9.To recommend to the Board that the audited financial statements be included in the Company’s Annual Report and to produce the audit committee report required to be included in the Company’s proxy statement.


10.To review and discuss with the Company’s independent auditors and management the Company’s quarterly financial statements and the disclosure under “Management’s Discussion and Analysis of Financial Condition and Results of Operations” to be included in the Company’s interim filings before they are filed.


11.To review and discuss with management the Company’s earnings press releases, including the type of information to be included and its presentation and the use of any pro forma or adjusted non-GAAP information, before their release to the public.


12.To establish and oversee procedures for: (a) the receipt, retention and treatment of complaints received by the Company regarding accounting, internal accounting controls or auditing matters, and (b) the confidential, anonymous submission by Company employees of concerns regarding questionable accounting or auditing matters.


13.To review, approve and oversee any transaction between the Company and any related person.

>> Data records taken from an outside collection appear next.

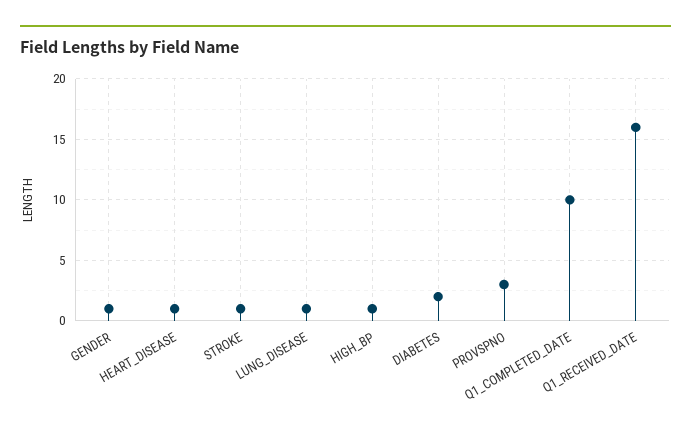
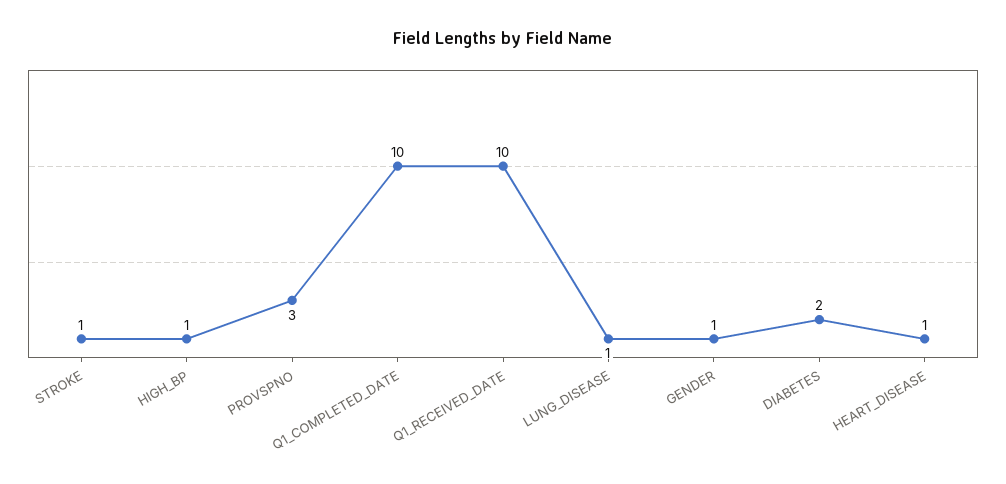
Q1_RECEIVED_DATE: 16 -> 10

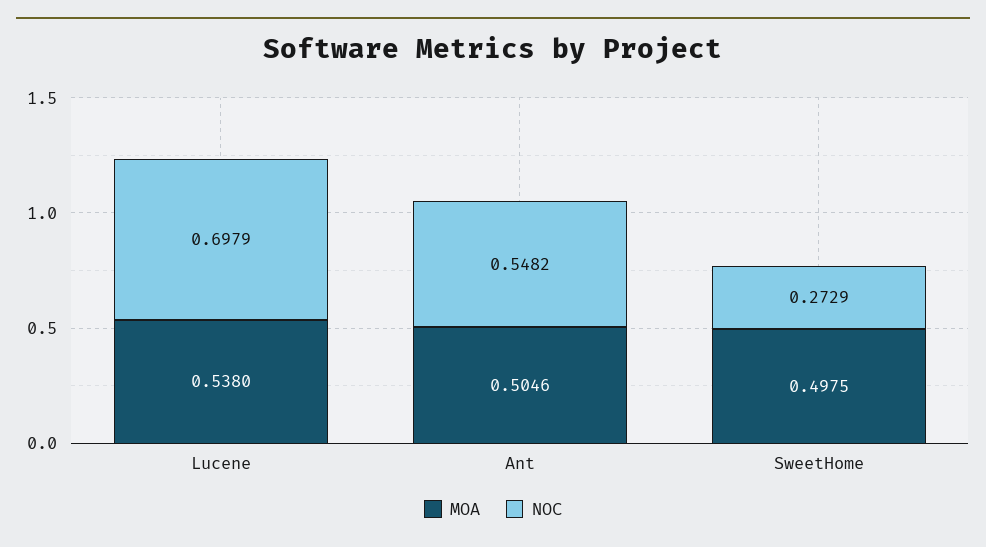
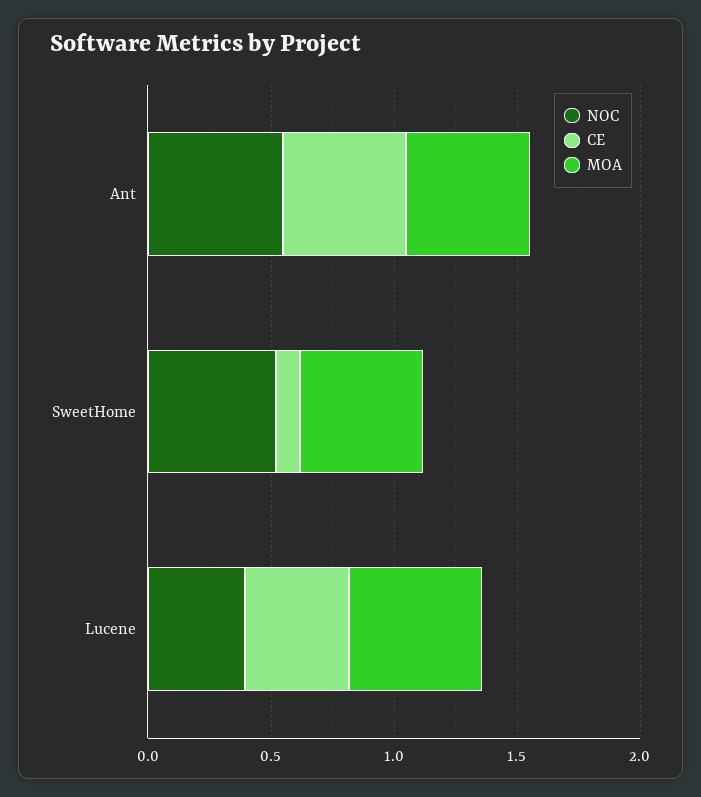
NOC, Lucene: 0.6979 -> 0.4
NOC, SweetHome: 0.2729 -> 0.5
CE, Ant: none -> 0.5
CE, SweetHome: none -> 0.1
CE, Lucene: none -> 0.4

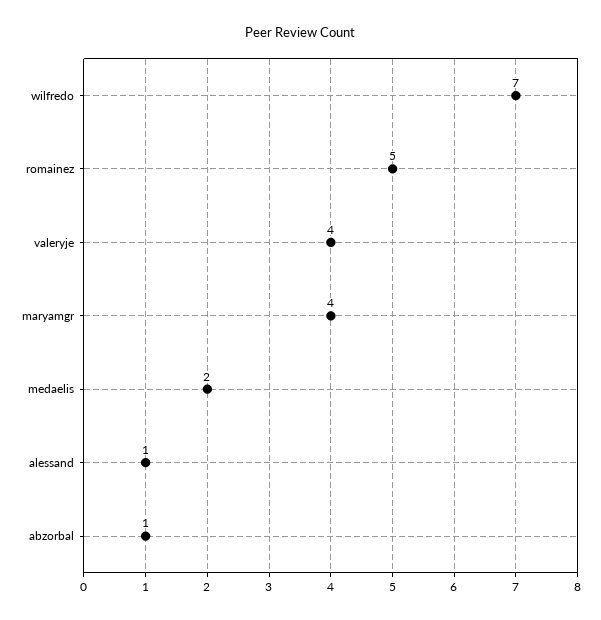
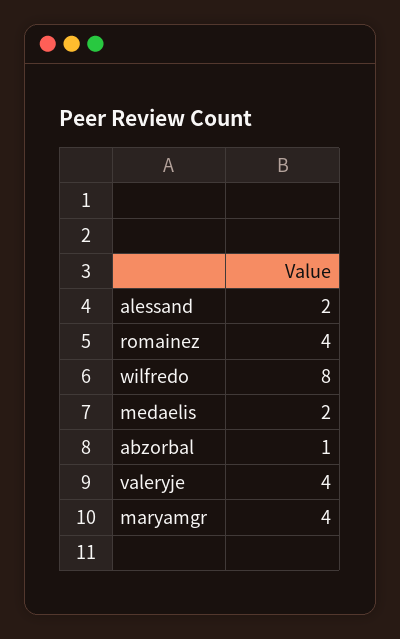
wilfredo: 7 -> 8
romainez: 5 -> 4
alessand: 1 -> 2

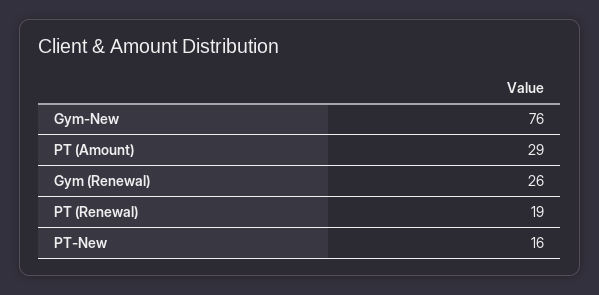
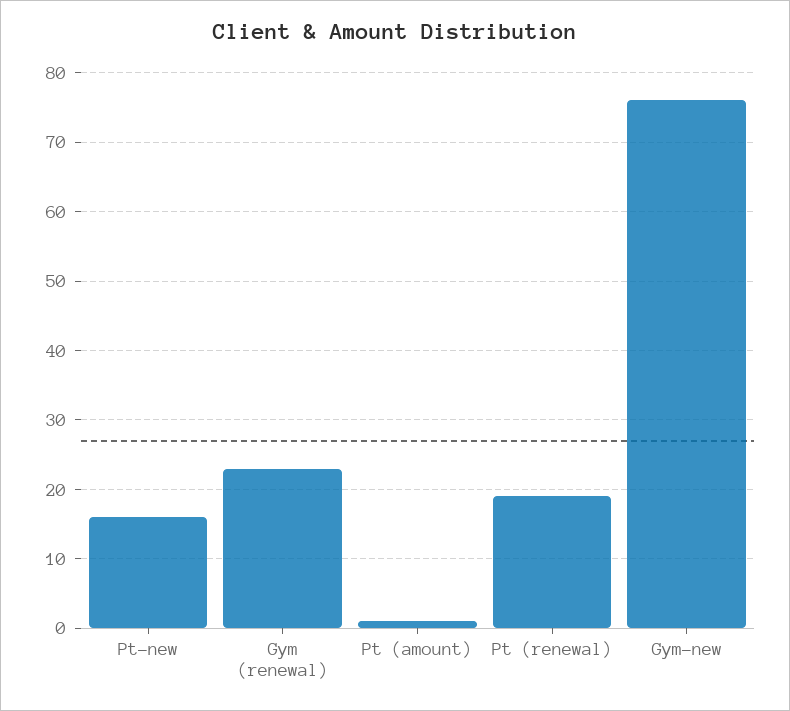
PT (Amount): 29 -> 1
Gym (Renewal): 26 -> 23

14.To review and assess the Company’s financial risk management process, including the adequacy of the company’s overall financial control environment and controls in selected areas representing significant financial risk.


Outside Advisors


The Committee shall have the authority, in its sole discretion, to retain and obtain the advice and assistance of independent outside legal counsel and such other advisors as it deems necessary to fulfill its duties and responsibilities under this Charter. The Committee shall set the compensation and oversee the work of any outside legal counsel and other advisors.


The Committee shall receive appropriate funding from the Company, as determined by the Committee in its capacity as a committee of the Board, for the payment of compensation to the Company’s independent auditors, any other accounting firm engaged to perform services for the Company, any outside legal counsel and any other advisors to the Committee.





Structure and Operations


The Board shall designate a member of the Committee as the chairperson. The Committee shall meet no less than four times annually and more frequently as circumstances require. At least quarterly, the meetings of the Committee shall include an executive session of the Committee, absent members of management, and an executive session with the independent auditors. The Committee shall report regularly to the Board regarding its actions and make recommendations to the Board as appropriate. The Committee is governed by the same rules regarding meetings (including meetings in person or by telephone or other similar communications equipment), action without meetings, notice, waiver of notice, and quorum and voting requirements as are applicable to the Board.


The chairperson and others on the Committee shall, to the extent appropriate, have contact throughout the year with senior management, other committee chairpersons, and other key Committee advisors, external and internal auditors, etc., as applicable, to strengthen the Committee’s knowledge of relevant current and prospective business issues.


The Committee shall review this Charter at least annually and recommend any proposed changes to the Board for approval.


Delegation of Authority


The Committee shall have the authority to delegate any of its responsibilities, along with the authority to take action in relation to such responsibilities, to one or more subcommittees as the Committee may deem appropriate in its sole discretion. The Chair may represent the entire Committee, as a subcommittee, with respect to functions of the Committee undertaken between meetings. Any actions of a subcommittee shall be presented to the full Committee at its next scheduled meeting.


Performance Evaluation


The Committee shall conduct an annual evaluation of the performance of its duties under this Charter and shall present the results of the evaluation to the Board. The Committee shall conduct this evaluation in such manner as it deems appropriate.